Retirement readiness is not determined by age alone. It is a review of whether spending needs, income sources, tax treatment, benefit rules, records, household priorities and flexibility are aligned well enough to support the next stage of life.

A useful readiness review begins with spending. Essential expenses, flexible lifestyle spending, debt payments, housing costs, healthcare, family support and irregular expenses create the income requirement that retirement resources must support.

Income readiness means understanding both amount and character.

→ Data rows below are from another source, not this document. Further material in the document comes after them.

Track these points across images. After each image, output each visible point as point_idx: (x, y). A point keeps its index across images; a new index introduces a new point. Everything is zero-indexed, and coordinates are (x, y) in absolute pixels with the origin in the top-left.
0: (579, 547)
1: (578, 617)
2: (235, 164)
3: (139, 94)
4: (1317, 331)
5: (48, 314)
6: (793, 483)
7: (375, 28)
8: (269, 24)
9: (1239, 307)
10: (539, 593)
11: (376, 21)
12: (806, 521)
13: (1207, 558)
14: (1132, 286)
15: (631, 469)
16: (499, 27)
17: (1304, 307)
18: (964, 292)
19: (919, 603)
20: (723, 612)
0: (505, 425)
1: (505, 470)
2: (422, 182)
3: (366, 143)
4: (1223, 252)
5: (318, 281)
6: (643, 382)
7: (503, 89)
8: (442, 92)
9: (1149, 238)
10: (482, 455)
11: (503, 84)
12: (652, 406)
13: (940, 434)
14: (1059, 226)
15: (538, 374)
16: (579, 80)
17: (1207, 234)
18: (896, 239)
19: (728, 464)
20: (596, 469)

CPP/QPP, OAS, workplace pensions, RRSP/RRIF withdrawals, TFSA withdrawals, non-registered investments, rental income, employment income and other sources can differ in timing, predictability, taxation, indexing, liquidity and survivor treatment.

Tax and benefit readiness matters because gross income, taxable income, cash flow and after-tax spending power are not the same. A withdrawal can provide cash and also create taxable income; another source may provide cash without appearing on the tax return. GIS and OAS recovery tax use program-specific income rules and timing.

Readiness also depends on resilience. A base projection is useful, but a readiness review should also test less favourable conditions such as higher spending, lower returns, higher inflation, longer life, a market decline early in retirement, a change in work plans or a change in household structure.

The purpose of a readiness review is not to prove that retirement will be perfect. Its purpose is to separate confirmed facts from estimates and pending decisions, make assumptions visible, and show which tradeoffs deserve more attention before or during retirement.